Include pairtools protocol #162

nservant · 2023-05-05T16:27:44Z

Description of feature

Add a new paramater --processing hicpro or --processing pairtools

propose an alternative to HiC-Pro with the analysis protocol proposed by 'dovotail' and based on bwa-mem2 and pairtools with the following steps :

Mapping with bwa-mem (version 2 instead of 1)
pairtools parse - get valid ligation product / parameters --min_mapq
pairtools sort - sorting pairs
paritools merge - merge pairs
pairtools dedup - remove PCR dups / parameters --keep_dups
pairtools split - generate pairs files (and final bam if useful ?)
pairtools select - filter pairs
pairtools stats - generate final stats

To validate ;

Remove multi-hits - parameter --keep_multi ?
Compatibility of pairtools with --digestion, --restriction_site, --ligation_site, --chromosome_size, --restriction_fragments parameters ?
Filtering on fragment size with pairtools ? options --max_insert_size --min_insert_size --max_restriction_fragment_size --min_fragment_size
Mode --dnase with pairtools ?
Filtering based on the distance (--min_cis_dist) for --dnase mode with --pairtools

Other ideas:

Replace --dnase option by --no_digestion for DNAseq, microC, etc.

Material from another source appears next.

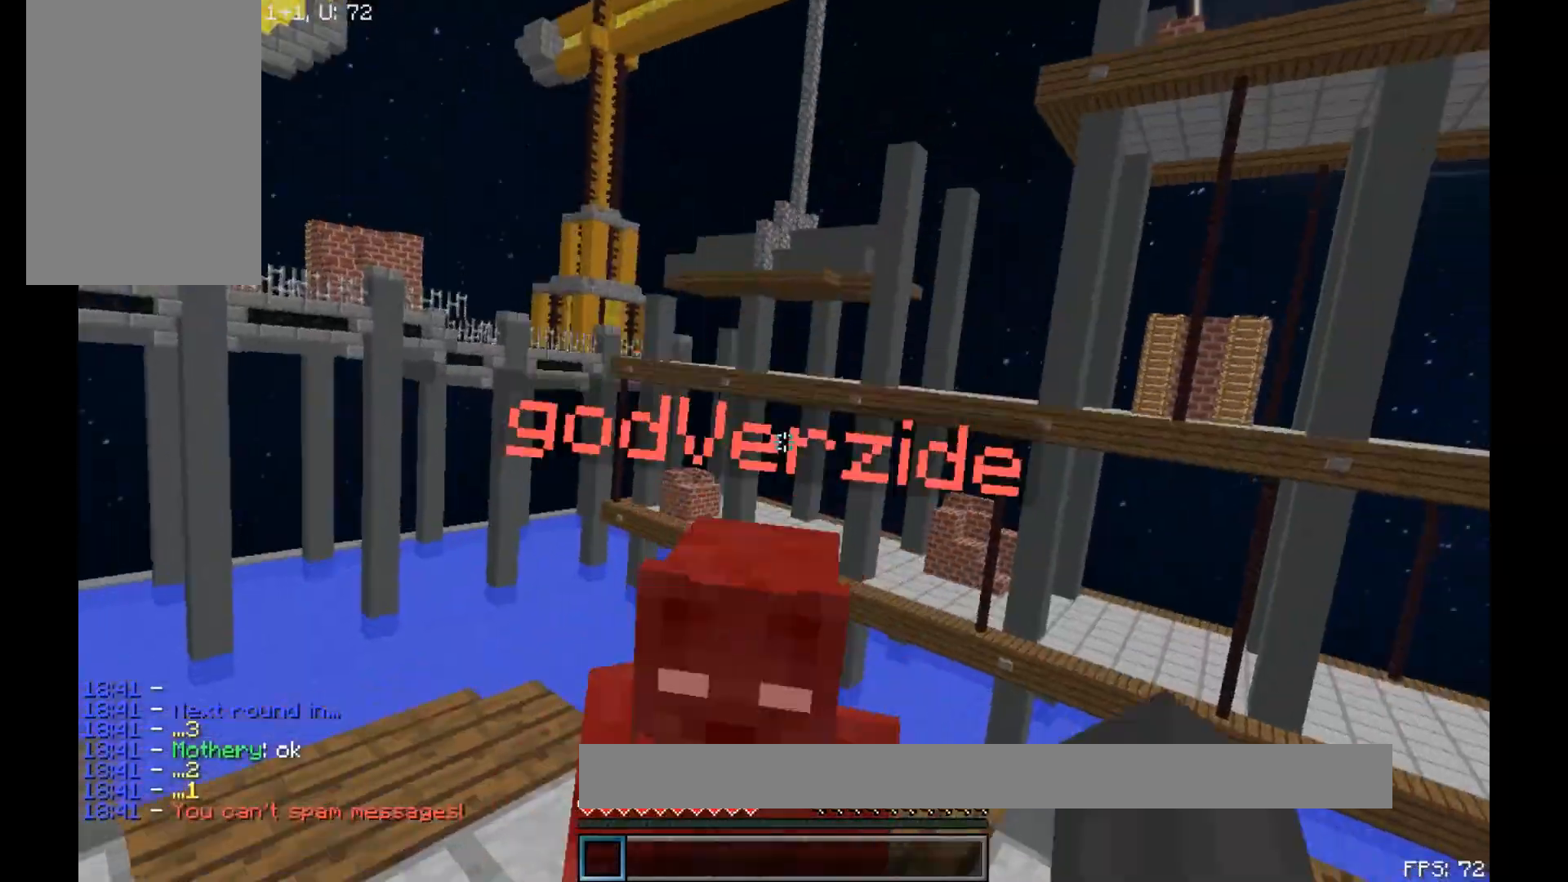
{"keys": ["w"], "mouse": [], "events": [[33, "mouse_left", "up"], [83, "mouse_left", "down"], [167, "mouse_left", "up"], [233, "mouse_left", "down"], [283, "mouse_left", "up"], [333, "mouse_left", "down"], [383, "mouse_left", "up"]]}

The text was updated successfully, but these errors were encountered:

nservant · 2023-06-15T17:22:35Z

First test version available with --processing pairtools

nservant · 2023-06-15T17:25:19Z

The options --keep_multi / --min_mapq / --min_cis_dist / --save_interaction_bam have been managed

nservant · 2023-06-21T13:32:01Z

First version tested.

To further validate before release ... still need to find a way to use the options :

--min_insert_size / --max_insertisize
--min_restriction_fragment_size / --max_restriction_fragment_size

       ext.args = { [
            "(mapq1>${params.min_mapq} and mapq2>${params.min_mapq})",
            params.min_cis_dist > 0 ? " and (abs(pos1-pos2) < ${params.min_cis_dist})" : '',
            params.keep_multi ? " and ((pair_type=='UU') or (pair_type=='UR') or (pair_type=='RU') or (pair_type=='MM') or (pair_type=='MU'))" : 
                                " and ((pair_type=='UU') or (pair_type=='UR') or (pair_type=='RU'))",
            params.dnase ? '' : " and (abs(int(rfrag1) - int(rfrag2)) > 1)",
            //params.min_insert_size > 0 ?  " and ( (rfrag_end1 - r1pos) + (rfrag_end2 - r2pos)) > ${params.min_insert_size}" : '',
            //params.max_insert_size > 0 ? " and ( (rfrag_end1 - r1pos) + (rfrag_end2 - r2pos)) < ${params.max_insert_size}" : '',
            //params.min_restriction_fragment_size > 0 ? " -t ${params.min_restriction_fragment_size}" : '',
            //params.max_restriction_fragment_size > 0 ? " -m ${params.max_restriction_fragment_size}" : '',
        ].join(' ').trim() }

jeremymsimon · 2025-01-16T21:12:47Z

Hi @nservant
I have been using this version as a means of processing HiChIP data, with the eventual goal of running FitHiChIP on the outputs here, consistent with what is described in this vignette.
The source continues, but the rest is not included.